» What you have to do:
Throughout the entries below, report every line where "Αἰγινητικόϲ" is found.

=== Extracted information ===

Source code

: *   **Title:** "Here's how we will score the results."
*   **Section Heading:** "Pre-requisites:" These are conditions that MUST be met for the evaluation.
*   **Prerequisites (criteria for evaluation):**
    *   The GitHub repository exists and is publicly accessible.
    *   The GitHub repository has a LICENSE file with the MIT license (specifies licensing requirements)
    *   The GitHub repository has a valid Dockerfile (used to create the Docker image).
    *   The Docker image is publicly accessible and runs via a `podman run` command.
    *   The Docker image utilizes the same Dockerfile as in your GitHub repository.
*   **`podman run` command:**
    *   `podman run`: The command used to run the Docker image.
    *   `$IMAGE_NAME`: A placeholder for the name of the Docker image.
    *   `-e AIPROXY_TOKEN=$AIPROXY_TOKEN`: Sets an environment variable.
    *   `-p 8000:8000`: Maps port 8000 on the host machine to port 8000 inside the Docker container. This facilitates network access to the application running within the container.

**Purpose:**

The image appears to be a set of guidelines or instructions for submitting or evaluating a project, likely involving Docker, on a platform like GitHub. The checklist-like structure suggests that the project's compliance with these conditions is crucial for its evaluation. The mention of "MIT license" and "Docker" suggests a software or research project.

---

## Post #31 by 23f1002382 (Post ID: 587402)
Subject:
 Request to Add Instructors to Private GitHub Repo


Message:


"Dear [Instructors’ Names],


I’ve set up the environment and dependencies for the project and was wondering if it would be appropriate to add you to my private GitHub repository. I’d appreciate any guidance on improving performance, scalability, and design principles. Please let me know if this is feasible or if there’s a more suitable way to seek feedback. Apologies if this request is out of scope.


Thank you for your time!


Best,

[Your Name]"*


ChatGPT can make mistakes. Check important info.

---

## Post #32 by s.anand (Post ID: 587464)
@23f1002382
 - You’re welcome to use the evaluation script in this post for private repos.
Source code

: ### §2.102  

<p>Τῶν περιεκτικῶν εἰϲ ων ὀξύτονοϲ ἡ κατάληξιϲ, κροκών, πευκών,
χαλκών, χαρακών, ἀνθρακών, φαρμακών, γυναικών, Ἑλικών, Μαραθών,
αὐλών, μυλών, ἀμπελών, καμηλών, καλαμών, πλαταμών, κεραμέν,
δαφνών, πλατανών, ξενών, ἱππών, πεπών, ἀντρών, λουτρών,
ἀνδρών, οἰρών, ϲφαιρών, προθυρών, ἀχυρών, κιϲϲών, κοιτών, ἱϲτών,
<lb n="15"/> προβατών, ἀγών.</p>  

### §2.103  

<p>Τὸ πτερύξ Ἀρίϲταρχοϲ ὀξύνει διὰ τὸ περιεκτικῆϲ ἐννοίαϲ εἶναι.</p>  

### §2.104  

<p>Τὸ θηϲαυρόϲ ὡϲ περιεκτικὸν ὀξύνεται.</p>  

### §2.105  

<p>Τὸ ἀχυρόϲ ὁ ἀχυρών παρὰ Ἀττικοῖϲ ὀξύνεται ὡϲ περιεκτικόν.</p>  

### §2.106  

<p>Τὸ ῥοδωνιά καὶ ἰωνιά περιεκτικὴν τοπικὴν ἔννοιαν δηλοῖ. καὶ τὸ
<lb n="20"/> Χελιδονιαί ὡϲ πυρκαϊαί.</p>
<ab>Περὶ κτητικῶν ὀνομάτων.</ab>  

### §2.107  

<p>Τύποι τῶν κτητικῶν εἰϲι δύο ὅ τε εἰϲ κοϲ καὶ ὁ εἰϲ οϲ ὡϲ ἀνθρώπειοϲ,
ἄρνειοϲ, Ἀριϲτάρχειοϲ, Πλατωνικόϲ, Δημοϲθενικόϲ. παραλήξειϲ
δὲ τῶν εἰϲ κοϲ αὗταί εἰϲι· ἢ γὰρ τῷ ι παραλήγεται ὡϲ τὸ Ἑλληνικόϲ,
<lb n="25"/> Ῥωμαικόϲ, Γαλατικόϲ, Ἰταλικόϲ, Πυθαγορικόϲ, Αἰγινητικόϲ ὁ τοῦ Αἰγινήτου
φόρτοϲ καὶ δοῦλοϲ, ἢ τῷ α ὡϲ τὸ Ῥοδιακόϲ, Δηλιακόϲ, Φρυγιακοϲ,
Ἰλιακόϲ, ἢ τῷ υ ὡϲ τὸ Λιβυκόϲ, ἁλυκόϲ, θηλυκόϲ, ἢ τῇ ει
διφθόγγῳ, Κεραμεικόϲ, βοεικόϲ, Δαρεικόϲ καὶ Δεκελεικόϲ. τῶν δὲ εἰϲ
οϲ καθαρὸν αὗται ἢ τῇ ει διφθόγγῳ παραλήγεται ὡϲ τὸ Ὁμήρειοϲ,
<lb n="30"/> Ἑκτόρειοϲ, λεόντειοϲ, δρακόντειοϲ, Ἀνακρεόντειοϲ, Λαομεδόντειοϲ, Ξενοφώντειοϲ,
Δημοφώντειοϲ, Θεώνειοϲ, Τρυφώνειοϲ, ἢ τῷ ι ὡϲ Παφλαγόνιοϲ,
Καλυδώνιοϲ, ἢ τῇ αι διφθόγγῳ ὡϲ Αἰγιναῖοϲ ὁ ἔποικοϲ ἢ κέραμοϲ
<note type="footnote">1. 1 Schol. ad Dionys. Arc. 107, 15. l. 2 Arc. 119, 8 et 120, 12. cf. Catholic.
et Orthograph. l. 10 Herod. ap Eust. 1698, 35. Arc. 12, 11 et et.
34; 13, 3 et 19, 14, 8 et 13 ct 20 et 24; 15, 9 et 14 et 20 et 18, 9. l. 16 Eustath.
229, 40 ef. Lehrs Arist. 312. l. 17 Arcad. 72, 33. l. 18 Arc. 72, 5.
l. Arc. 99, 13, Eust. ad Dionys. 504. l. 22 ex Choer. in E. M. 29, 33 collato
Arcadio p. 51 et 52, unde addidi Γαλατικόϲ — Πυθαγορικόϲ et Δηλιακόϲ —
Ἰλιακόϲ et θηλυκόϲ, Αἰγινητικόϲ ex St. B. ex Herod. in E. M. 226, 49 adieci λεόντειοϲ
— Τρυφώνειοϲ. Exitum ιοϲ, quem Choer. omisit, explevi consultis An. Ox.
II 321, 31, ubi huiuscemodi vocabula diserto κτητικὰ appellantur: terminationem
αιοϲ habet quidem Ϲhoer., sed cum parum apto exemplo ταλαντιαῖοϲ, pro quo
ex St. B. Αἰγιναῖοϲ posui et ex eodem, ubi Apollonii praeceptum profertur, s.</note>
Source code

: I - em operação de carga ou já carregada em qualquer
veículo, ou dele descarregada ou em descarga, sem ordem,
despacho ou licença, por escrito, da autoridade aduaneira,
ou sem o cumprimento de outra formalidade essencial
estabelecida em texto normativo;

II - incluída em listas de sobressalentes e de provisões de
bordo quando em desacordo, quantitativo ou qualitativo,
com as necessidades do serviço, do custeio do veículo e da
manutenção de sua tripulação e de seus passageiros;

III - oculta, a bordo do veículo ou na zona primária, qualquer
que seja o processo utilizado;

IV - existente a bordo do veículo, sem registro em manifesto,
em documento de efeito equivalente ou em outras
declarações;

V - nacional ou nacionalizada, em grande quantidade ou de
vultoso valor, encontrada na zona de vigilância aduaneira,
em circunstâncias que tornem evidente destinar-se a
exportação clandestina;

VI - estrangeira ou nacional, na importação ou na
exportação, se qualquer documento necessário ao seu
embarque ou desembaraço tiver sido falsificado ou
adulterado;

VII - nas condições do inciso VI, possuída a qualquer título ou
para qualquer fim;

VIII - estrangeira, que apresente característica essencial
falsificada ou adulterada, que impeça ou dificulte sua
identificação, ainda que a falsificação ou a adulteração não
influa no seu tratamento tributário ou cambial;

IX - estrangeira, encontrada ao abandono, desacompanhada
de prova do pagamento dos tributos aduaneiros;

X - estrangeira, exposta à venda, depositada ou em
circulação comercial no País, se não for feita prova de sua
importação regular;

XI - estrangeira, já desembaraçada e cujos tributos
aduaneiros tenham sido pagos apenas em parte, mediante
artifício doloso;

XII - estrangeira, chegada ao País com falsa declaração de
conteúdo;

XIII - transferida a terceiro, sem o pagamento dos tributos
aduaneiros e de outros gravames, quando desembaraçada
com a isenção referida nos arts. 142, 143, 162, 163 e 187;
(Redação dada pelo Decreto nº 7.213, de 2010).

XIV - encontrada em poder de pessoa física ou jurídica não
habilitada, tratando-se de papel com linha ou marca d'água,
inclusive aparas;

===

» Exercise result:
<lb n="25"/> Ῥωμαικόϲ, Γαλατικόϲ, Ἰταλικόϲ, Πυθαγορικόϲ, Αἰγινητικόϲ ὁ τοῦ Αἰγινήτου
Ἰλιακόϲ et θηλυκόϲ, Αἰγινητικόϲ ex St. B. ex Herod. in E. M. 226, 49 adieci λεόντειοϲ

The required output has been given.